Security

 
 

Hosting Infrastructure

  • Our systems continuously monitor for failures and escalate to our team as needed to minimize downtime and prevent issues for our users. We strive for 99.95% uptime at least.
  • We keep extensive logs of all system activity.
  • We have two-factor authentication enabled for all servers, code hosting, and continuous integration services.

 

Application Layer

  • We check 3rd party code against known vulnerability databases.
  • Our policy-based authorization system ensures that each client's data is segmented and contained within their own account.
  • All database queries are executed with parameter binding, preventing SQL injection attacks.
  • We use CSRF tokens to prevent cross-site request forgery.
  • All user-generated data is escaped on output, preventing XSS attacks.
  • We log all application errors (server-side and client-side) and log them to a bug tracker for review.
  • Data is always encrypted, both while on transit and at rest.

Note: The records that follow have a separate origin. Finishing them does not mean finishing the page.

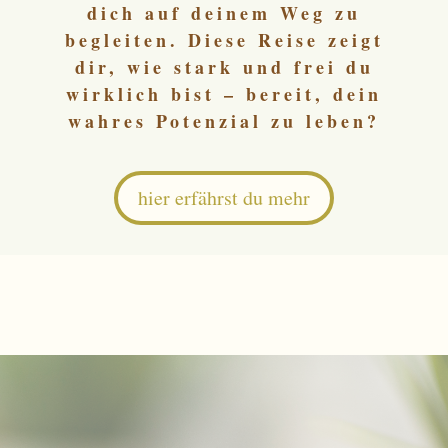
dich auf deinem Weg zu
begleiten. Diese Reise zeigt
dir, wie stark und frei du
wirklich bist – bereit, dein
wahres Potenzial zu leben?
hier erfährst du mehr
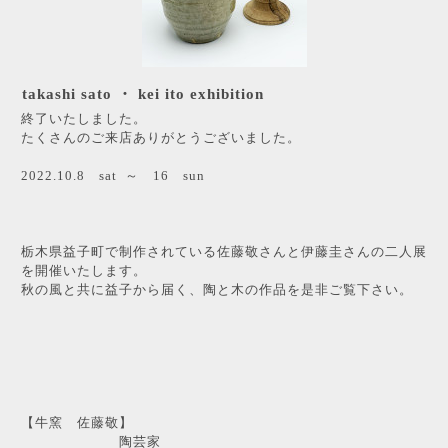
takashi sato ・ kei ito exhibition
終了いたしました。
たくさんのご来店ありがとうございました。
2022.10.8 sat ～ 16 sun
栃木県益子町で制作されている佐藤敬さんと伊藤圭さんの二人展
を開催いたします。
秋の風と共に益子から届く、陶と木の作品を是非ご覧下さい。
【牛窯 佐藤敬】
陶芸家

In transit using strong, modern TLS. And at rest, we use one of the strongest block chippers available, 256-bit Advanced Encryption Standard (AES-256). Additionally, all secret keys are automatically rotated on a regular basis.

 

Testing & 3rd-Party Audits

  • We have a fully automated test suite that validates the expected system behavior when any change is made to the codebase.
  • We use an automated vulnerability scanner to continually monitor our app for possible security issues.
  • We check 3rd party code against known vulnerability databases.

 

Data Retention

  • All data is safely stored within the European Union, currently in Germany. This facilitates compliance with privacy regulations and leverages the EU’s strong standards for data protection.
  • Our MariaDB database has a rolling 2-day backup and is encrypted at rest.
  • User-generated content, such as sermons, files, and photos are stored on Hetzner storage box.
  • People can optionally download their data and save it offline.